**BRIEF**
Write an exact copy of the entries below that leaves out all pictures.

EXERCISE INPUT START

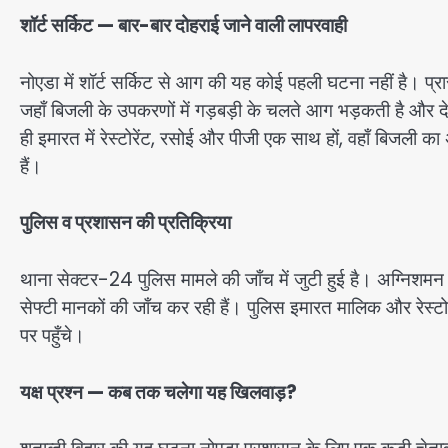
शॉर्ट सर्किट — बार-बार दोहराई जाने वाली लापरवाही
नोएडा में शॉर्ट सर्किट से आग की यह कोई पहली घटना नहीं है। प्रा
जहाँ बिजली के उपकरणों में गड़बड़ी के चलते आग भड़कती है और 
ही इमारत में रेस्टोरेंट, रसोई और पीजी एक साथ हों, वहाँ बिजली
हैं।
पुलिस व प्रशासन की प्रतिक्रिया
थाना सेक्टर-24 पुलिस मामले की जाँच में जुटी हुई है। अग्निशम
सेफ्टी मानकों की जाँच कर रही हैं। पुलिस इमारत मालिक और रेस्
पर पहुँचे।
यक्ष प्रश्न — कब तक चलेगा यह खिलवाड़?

EXERCISE INPUT END

**ANSWER BELOW**
शॉर्ट सर्किट — बार-बार दोहराई जाने वाली लापरवाही
नोएडा में शॉर्ट सर्किट से आग की यह कोई पहली घटना नहीं है। प्रा
जहाँ बिजली के उपकरणों में गड़बड़ी के चलते आग भड़कती है और 
ही इमारत में रेस्टोरेंट, रसोई और पीजी एक साथ हों, वहाँ बिजली
हैं।
पुलिस व प्रशासन की प्रतिक्रिया
थाना सेक्टर-24 पुलिस मामले की जाँच में जुटी हुई है। अग्निशम
सेफ्टी मानकों की जाँच कर रही हैं। पुलिस इमारत मालिक और रेस्
पर पहुँचे।
यक्ष प्रश्न — कब तक चलेगा यह खिलवाड़?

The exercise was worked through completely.